Anfangs haben wir viele ETFs im Portfolio gehabt. Das lag daran, dass wir Anfang über viel geringeres Volumen verfügt haben. Deshalb wollten wir unser Risiko soweit es geht, streuen. Das war durch den Einsatz von ETFs bestens erreicht. Da unser Portfolio mittlerweile mehr als 40 Positionen beinhaltet, haben wir im Februar 2022 das letzte ETF veräußert.

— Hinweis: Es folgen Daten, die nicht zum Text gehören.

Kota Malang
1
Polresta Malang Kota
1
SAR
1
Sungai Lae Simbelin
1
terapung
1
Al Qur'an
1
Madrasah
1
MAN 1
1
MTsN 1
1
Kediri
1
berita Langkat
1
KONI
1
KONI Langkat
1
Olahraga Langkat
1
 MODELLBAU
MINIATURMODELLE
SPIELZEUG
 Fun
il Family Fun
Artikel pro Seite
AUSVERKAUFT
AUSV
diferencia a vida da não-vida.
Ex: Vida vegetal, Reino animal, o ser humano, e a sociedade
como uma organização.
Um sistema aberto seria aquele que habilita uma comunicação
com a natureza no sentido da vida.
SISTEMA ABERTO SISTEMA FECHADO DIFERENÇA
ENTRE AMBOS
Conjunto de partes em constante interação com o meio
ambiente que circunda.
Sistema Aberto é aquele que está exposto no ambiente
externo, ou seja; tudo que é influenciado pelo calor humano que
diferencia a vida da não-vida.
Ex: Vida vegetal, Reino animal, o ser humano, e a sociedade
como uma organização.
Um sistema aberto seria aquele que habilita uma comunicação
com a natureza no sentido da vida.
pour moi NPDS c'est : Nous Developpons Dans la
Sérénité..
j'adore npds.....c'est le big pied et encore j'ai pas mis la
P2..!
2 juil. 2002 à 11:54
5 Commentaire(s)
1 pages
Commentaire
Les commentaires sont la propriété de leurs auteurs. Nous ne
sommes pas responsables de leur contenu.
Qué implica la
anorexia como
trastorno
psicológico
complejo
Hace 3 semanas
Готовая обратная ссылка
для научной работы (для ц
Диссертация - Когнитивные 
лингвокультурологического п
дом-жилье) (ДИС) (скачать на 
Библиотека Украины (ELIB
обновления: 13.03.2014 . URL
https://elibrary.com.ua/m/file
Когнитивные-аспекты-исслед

Das exotischste Produkt was wir bis jetzt in unsrem Portfolio hatten, war ein Zertifikat auf die EUAs, also auf die Verschmutzungszertifikate bzw. das Zertifikat auf das Recht über CO2-Ausstoß. Genauer genommen handelt es sich hier um ein Zertifikat auf ein anderes Zertifikat.
Wir vermarkten uns aber trotz allem nicht als grüne Anleger. Z. Z sind wir z. B. im Besitz von Shell-Aktien. Viel mehr versuchen wir gewisse moralische Grenzen nicht zu überschreiten.